The presented statement is also supported by the fact that the condition of the patient worsens during the menstrual cycle. The latter is associated with the loss of blood as a result of the rejection of the functional layer of the endometrium (the mucous membrane of the uterus) by the organism, which, under the normal conditions, does not have an adverse effect on an individual’s health (Callahan Caughney, 2013). However, it should be noted that Ms. A. also suffers from menorrhagia – an abundant uterine bleeding during menstruation. In women diagnosed with this disorder, periods tend to be prolonged, lasting for seven or more days and resulting in a copious discharge of blood (more than 150 ml) (Smith, 2018). As a result, it is possible to state that Ms. A’s body loses significant amounts of red blood cells on the regular basis and for long periods of time, which leads to an increased consumption of iron by her organism that makes attempts to restore the levels of hemoglobin and hematocrit, thus creating the favorable conditions for the development of anemia. Moreover, it is mentioned in the case that Ms. A. was suffering from menorrhagia for at least 10 years, meaning that chronic blood losses associated with this disease could have resulted in the development of a deficiency of clotting factors (Smith, 2018). In turn, the risks of bleeding and, therefore, the further progression of iron deficiency anemia, are quite considerable for the patient.

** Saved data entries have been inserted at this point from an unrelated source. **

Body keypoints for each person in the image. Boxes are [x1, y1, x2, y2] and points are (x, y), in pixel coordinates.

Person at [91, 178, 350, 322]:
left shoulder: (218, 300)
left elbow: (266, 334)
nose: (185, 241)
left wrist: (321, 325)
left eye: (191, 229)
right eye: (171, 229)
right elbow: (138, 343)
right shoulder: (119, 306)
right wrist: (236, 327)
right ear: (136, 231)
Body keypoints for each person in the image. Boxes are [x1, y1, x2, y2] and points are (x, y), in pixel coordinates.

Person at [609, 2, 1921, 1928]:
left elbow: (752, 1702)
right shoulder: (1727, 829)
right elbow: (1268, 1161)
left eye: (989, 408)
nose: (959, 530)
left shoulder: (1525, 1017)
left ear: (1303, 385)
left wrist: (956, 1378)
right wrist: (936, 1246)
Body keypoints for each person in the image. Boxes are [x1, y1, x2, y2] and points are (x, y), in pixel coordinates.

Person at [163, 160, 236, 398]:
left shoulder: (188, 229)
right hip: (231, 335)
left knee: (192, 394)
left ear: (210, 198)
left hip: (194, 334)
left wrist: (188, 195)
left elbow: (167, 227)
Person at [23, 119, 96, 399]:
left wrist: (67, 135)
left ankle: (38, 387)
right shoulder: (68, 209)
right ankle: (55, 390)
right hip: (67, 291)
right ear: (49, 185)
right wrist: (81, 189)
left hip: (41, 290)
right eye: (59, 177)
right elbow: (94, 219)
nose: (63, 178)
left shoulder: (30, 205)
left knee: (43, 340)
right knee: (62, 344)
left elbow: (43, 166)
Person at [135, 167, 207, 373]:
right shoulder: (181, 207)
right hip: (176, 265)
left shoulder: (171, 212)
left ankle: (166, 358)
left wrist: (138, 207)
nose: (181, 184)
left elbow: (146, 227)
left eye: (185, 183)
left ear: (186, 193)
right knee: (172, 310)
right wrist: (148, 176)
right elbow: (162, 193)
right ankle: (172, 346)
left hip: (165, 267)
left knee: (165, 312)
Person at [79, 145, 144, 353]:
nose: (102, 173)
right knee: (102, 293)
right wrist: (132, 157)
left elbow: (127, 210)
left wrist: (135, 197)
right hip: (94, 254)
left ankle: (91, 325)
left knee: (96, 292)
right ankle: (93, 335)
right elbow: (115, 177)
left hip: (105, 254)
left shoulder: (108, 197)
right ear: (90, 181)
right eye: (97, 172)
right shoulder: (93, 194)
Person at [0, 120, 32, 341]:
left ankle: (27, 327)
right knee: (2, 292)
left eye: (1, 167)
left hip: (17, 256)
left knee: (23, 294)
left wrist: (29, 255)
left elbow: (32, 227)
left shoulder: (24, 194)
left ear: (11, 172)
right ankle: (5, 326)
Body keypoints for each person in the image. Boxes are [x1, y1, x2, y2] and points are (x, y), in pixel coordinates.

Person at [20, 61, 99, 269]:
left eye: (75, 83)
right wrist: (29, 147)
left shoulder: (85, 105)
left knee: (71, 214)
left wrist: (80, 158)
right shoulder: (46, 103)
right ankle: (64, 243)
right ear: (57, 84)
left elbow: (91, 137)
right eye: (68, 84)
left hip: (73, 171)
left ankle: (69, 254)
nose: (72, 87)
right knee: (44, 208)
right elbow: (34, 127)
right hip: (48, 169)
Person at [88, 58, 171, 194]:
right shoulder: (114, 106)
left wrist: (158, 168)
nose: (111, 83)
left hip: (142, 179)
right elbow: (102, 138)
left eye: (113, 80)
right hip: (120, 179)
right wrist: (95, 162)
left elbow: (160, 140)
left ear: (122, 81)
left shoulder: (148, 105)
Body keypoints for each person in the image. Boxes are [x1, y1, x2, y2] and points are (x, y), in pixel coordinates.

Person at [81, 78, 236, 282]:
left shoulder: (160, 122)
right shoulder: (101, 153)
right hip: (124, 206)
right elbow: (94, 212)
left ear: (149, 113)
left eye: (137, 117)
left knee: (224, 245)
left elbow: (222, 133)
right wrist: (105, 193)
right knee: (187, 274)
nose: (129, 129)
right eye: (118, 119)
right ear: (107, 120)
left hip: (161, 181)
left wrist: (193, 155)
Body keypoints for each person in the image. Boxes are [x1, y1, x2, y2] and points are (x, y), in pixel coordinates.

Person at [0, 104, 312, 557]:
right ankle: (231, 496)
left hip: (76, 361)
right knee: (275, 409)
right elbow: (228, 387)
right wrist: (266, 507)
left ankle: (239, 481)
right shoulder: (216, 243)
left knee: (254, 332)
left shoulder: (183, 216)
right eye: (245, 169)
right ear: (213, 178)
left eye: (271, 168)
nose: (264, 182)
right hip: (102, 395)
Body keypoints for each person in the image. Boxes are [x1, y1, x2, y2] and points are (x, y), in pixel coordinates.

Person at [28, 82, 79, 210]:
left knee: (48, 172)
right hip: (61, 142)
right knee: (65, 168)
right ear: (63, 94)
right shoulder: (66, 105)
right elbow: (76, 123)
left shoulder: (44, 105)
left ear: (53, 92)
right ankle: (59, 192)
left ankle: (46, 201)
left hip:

The identification of the disorder as microcytic hypochromic iron deficiency anemia that was caused by the regular blood loss makes it possible to recommend a treatment that focuses on addressing the problem of menorrhagia, as well as the replenishment of the reserves of iron in the patient’s organism. It is necessary to point out that for the other types of the disease, namely hemolytic or B12-deficiency one, such measures would have been ineffective, which, once again, signifies the importance of comprehensive diagnostic procedures and a meticulous analysis of the discovered signs and symptoms of the disorder.